Церемониться я намерен был до тех пор, пока не выяснится, кто она такая, имеем ли мы общих знакомых, что мы можем предложить друг другу. Хотя…
Хотя верхним чутьем я уже усек (то знак был свыше?), что Люсьен пройдет у меня в номинации «мисс очень крупное разочарование». Спросите меня: зачем же ты не сбавил обороты, отчего бабочкой пер на эту нелепую свечу и даже где-то елку со свечами? Вот это я и называю судьбой: когда ты все предвидишь, но отчего-то идешь до конца, как бычок на заклание. Все расписано как по нотам, и впоследствии дивишься загипнотизированности и параличу воли: что это было, господа?
Она вполне тянула на скучающую подругу или супругу видного бизнесмена или чиновника. А может того и другого в одном лице. Наставлять же рога быкам никак не входило в мои планы. Зачем? Это не мой способ сражаться со злом. Если хлопоты не сопоставимы с удовольствием – прощай, любовь. Я называю это техникой безопасности. Может, с этой стороны не выгорит.
– Прошу простить мою дерзость, – бросился я сломя голову, – никогда не поверю, что вы не ждете поклонника. Да что там, армии поклонников. Таких, как вы, не отпускают без охраны, и не бросают, боже упаси; такие повелевают и выбирают…
– Похоже, на сегодняшний вечер я свой выбор сделала…
Фраза, разумеется, сопровождалась жарким придыханием. Как тогда, в троллейбусе. Все в мой адрес, в чей же еще. Признаться, ее откровенная интонация обжигала даже больше, чем обнаженная грудь. Породистая крупнокалиберная самка. Просто сидит и истекает. Контрольный вопрос:
– Мадам… (пауза, обозначающая смущение), не хочу вас нечаянно обидеть… Ваш муж, мадам, боюсь, не был бы в восторге от чувств, которые я к вам питаю… (Существенное дополнение: пошлость должна быть многозначительной.)
– Что вы имеете в виду? О каких чувствах вы говорите?
– Люсьен, во мне борются два чувства: мне хочется раздеть вас и одновременно…
– Барсик, как ты скор. Не спеши. Давай выпьем.
Она считает, что я у нее уже за пазухой.
– За тобой разве не приедут?
– Не приедут. (Пауза.) Мы поедем ко мне. (Пауза.) Мужа нет дома. (Пауза.) Ты ведь не сотрудник Академии наук?
– Никак нет.
Похоже, она тоже имеет представление о технике безопасности. Тем лучше.
– Вот и умница. А я – жена президента Академии…
– Как? Госпожа Упс?
– Еще нет. Но с первой женой он развелся, пока я в секретаршах сидела. Скоро мы поженимся. Скоро буду госпожа.

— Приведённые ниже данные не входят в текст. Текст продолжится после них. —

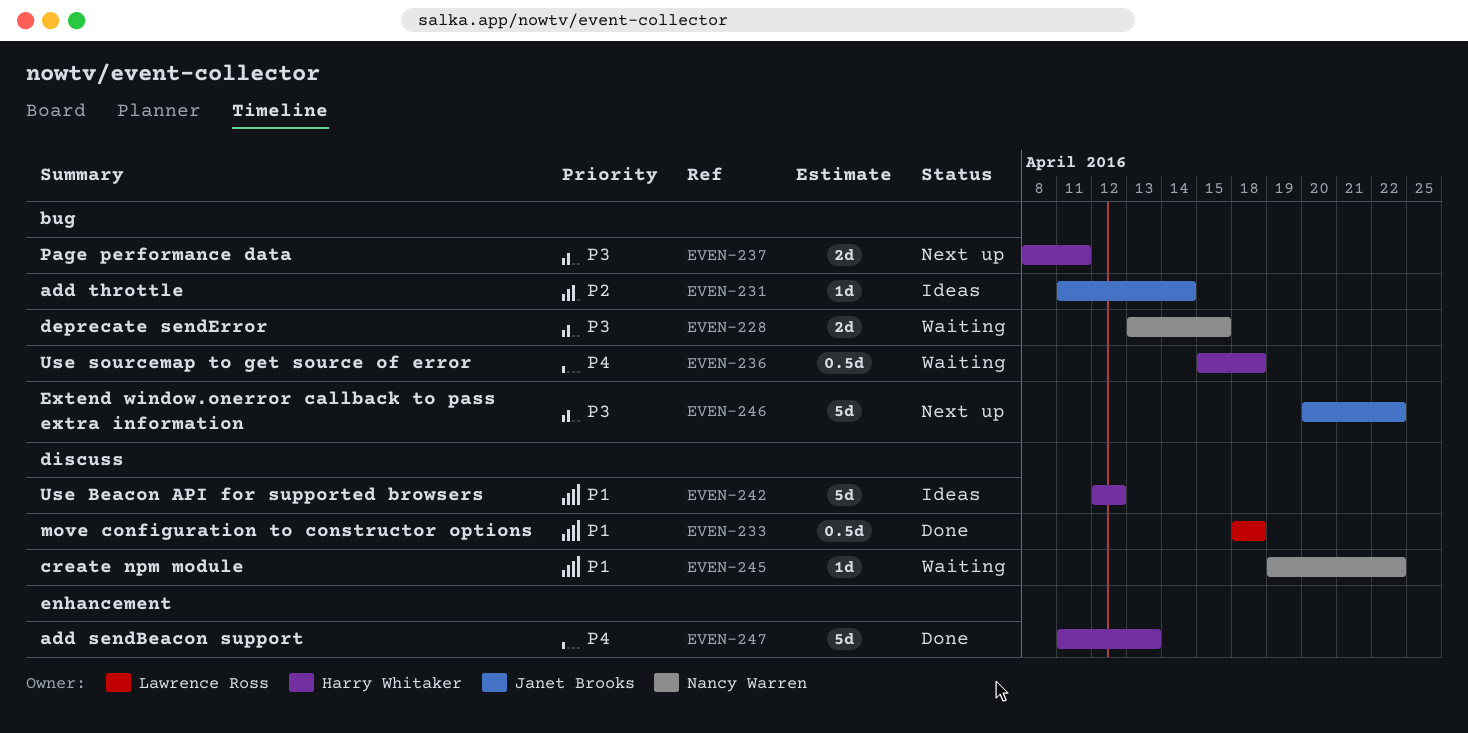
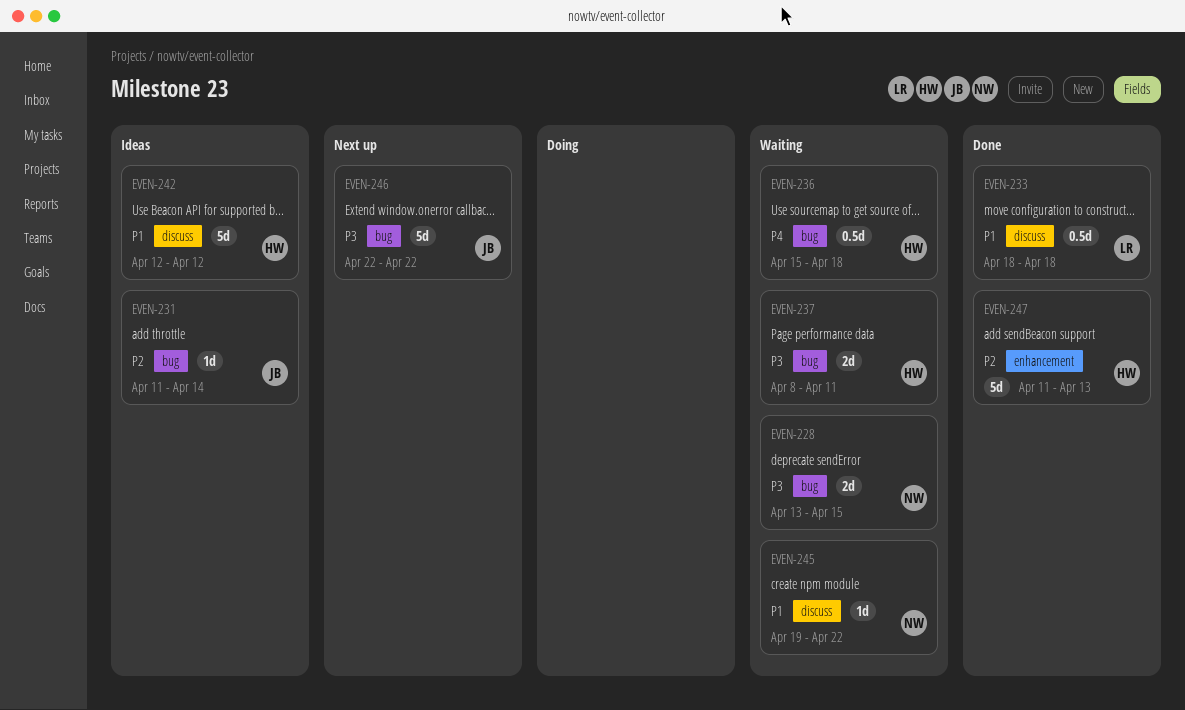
EVEN-237, status: Next up -> Waiting
EVEN-246, start: Apr 20 -> Apr 22
EVEN-247, priority: P4 -> P2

– Предлагаю выпить за союз ума и красоты.
– Негодник, как ты мягко стелешь…
– Люсьен, ты знаешь, у тебя есть места, на которые я стараюсь не смотреть – и смотрю только туда: божественная впадина у основания грудей твоих, лакомые губы…
А что мне оставалось делать?
– Барсик, барсик, не торопи события.
– Это чары твои волнуют меня.
– Не торопись, барсик, а то успеешь…
В общем и целом недооценил я Люсьен. Была она глупой, но далеко не дурой. Отсутствие вкуса и чувства меры уживалось с трезвостью, опытом и расчетом. Первое (да какое там первое: десятое!), что должно было насторожить меня до изумления, – это необычайные и чрезвычайные меры предосторожности. Еще в такси она, сгорая от нетерпения, испачкала мне пол-лица помадой, а потом, массируя мятую ткань сафари, простонала на ухо какую-то дикую инструкцию:
– В комнате у меня могут быть жучки. Ну, электронные жучки. Это не политика, это мой сладкий старается. Боится попасть в рогоносцы. Он мне не верит, подлец. Сейчас мы этих жучков обнаружим – и к ногтю. И лицо свое прикрой, на всякий случай.
Мы бесшумно вошли в подъезд, беззвучно проникли в ее собственную квартиру. И она добрых полчаса с самым серьезным видом копалась в вазонах с цветами, заглядывала за шторы, обследовала стол, кровать. Все это молча, клянусь окатышами собаки Баскервилей. И только после всех этих спецмероприятий она позволила себе позу отдыха, смутно напоминающую какие-то классические полотна, где поза подчеркивает жгучие прелести.